What wisdom is he sharing about what happened?
Is there are lesson to be learned from what happened?

As listeners, we don’t necessarily realize we are asking these questions. As retrievers of our knowledge from own our memory we don’t realize that we use the answers previously generated to these questions as away of labeling what we have previously experienced. But this is how it happens.

Our goal is to make computers into conversational devices that can retrieve stories from a properly indexed memory. The computer must be capable of using the index to make full or partial matches with other stories indexing in the same or similar ways.

Any corporate memory that could be used to help people make decisions would have to have indexed the stories from the company’s experts in such a way that they matched the decisions being considered at any given time. This means that, in essence the stories from the corporate memory would find you because it knew what you were doing. This is the very opposite of search.

The User's Role

In order for stories to find you, the computer must know who you are and what you are doing. Therefore, a user must be able to make it clear to the computer who he is, what he is doing at the moment, and what his concerns are, in the same language or in some method that uses the same language, that the indexing scheme employed by the computer uses.

When we tell a story to a friend, we know where that friend is, we know what his concerns are, we know is doing in life, and we know what stories we have already told him. We choose to tell a story because we understand that this listener might benefit from it, according to the model we have constructed of that listener. To be useful to people, the computer also needs to know to whom it is speaking. When Expedia or any other travel site, suggest flights to me, it acts as if it knows nothing about me and assumes that my biggest concern is the air fare (since it orders possible flights by price.) But it could know a lot about me, it just doesn’t, and iy could propose flights according to my concerns which are more about seat comfort and food and ease of transfer, then they are about price.

Viewing flight possibilities as yet another kind of story, Expedia could choose to tell a story that is relevant to me. But this would involve a different kind of technology than the search-based one that we have all gotten used to. The next generation of storytelling computers will not only have stories to tell, they will also have to know who they are talking to and have a idea about what stories that user already knows. In other words, a conversation-based machine would behave very differently than a search-based machine.

EXTRA

We have done all these things in EXTRA, a program that uses cognitive indexing to retrieve stories just in time. These stories can find a user who needs them if it knows what that user is doing. EXTRA can also serve as a system that a user can navigate to find stories of interest.

The computer’s job in EXTRA is to easily integrate new stories and self-organize its memory to make those new stories available. It is not a static system. Its intelligence is in the indexing and in its conception of matching within the indexing. Whenever you hear a story in EXTRA, EXTRA is searching to find one or more related stories to next present.

EXTRA gets smarter over time.
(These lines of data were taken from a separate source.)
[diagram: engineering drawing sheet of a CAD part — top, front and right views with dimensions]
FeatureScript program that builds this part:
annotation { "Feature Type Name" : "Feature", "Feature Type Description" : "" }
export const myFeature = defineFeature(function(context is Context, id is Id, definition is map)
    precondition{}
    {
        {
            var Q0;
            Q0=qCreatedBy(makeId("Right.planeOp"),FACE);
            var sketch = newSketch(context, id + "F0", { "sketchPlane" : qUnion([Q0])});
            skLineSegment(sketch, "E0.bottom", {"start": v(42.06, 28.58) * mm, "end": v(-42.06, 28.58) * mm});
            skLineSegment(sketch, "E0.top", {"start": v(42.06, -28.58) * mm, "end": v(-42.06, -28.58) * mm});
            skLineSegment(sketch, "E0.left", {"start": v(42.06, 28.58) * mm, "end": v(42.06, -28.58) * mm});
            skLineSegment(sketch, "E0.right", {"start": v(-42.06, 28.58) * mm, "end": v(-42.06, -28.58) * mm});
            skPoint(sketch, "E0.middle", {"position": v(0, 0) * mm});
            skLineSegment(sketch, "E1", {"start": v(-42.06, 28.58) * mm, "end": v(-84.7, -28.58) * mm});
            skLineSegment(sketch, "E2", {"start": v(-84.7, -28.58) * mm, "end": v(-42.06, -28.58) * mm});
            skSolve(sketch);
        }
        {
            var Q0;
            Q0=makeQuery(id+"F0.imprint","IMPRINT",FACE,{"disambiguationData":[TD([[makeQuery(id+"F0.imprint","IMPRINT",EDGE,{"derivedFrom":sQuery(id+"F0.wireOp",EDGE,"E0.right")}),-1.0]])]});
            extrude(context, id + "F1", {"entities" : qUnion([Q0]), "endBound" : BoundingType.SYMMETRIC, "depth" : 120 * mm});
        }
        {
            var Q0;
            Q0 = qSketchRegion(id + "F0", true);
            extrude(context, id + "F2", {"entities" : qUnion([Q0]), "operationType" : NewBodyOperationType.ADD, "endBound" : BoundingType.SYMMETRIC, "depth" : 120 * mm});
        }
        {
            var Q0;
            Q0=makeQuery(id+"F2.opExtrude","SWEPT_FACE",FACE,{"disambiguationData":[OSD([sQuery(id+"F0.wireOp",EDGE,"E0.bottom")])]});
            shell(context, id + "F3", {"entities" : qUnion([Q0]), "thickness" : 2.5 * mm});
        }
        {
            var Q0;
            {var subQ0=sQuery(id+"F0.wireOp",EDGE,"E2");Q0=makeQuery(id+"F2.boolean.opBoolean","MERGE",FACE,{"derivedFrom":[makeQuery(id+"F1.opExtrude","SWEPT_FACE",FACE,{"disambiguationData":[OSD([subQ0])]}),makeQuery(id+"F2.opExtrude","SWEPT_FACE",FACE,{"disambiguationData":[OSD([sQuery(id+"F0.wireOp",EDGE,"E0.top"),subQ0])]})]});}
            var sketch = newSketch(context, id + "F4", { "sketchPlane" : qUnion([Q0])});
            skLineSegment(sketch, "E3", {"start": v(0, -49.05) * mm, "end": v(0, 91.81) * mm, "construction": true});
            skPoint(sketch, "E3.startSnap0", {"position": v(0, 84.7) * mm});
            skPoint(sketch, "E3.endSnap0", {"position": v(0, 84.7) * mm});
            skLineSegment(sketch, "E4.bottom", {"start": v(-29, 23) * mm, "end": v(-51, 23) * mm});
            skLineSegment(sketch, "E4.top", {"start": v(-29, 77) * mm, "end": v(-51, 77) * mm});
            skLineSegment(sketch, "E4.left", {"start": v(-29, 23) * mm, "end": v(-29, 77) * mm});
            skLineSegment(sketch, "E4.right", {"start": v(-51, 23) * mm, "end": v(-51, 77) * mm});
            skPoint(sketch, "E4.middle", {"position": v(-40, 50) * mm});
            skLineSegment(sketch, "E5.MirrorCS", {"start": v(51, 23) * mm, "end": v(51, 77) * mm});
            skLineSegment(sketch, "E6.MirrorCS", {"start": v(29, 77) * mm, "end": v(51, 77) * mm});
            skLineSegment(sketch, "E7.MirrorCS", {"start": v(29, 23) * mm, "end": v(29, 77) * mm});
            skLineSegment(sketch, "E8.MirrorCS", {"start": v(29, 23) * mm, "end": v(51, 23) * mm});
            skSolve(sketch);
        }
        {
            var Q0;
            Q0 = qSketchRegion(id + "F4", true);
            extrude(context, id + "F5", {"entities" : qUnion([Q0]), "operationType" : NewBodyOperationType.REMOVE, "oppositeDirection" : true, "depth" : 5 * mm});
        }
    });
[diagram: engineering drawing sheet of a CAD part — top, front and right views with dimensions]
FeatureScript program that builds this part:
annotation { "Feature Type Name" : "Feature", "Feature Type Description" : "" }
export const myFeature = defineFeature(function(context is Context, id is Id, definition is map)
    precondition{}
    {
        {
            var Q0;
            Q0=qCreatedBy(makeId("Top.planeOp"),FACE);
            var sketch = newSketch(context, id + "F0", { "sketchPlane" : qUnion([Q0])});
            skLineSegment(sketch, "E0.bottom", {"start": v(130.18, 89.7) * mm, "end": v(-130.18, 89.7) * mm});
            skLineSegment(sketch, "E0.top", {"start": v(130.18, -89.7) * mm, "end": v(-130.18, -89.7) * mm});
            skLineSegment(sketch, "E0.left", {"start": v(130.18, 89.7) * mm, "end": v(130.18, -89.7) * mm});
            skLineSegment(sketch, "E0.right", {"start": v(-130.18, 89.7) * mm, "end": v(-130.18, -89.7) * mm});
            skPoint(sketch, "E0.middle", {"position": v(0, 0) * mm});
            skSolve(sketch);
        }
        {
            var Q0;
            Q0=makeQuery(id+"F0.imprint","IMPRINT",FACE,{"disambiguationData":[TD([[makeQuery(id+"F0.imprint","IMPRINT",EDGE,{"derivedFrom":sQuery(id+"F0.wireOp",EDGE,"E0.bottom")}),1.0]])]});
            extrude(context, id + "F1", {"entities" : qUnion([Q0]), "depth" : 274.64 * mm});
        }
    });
Each story it receives is entered into memory and automatically connected to similar stories. The role of the human in EXTRA is simply to index the story. EXTRA does the rest.

This allows the creation of a true alternative to keyword-based search. Stories are searched for by their conversational relevance which is measured by the closeness of fit of their indices.

EXTRA is meant to capture the corporate memory of any large company with experts who rarely meet each other or who may retire or quit. Corporate Memory cannot be captured by a set of dull documents that no one reads or a set of hour long interviews that no one will ever watch.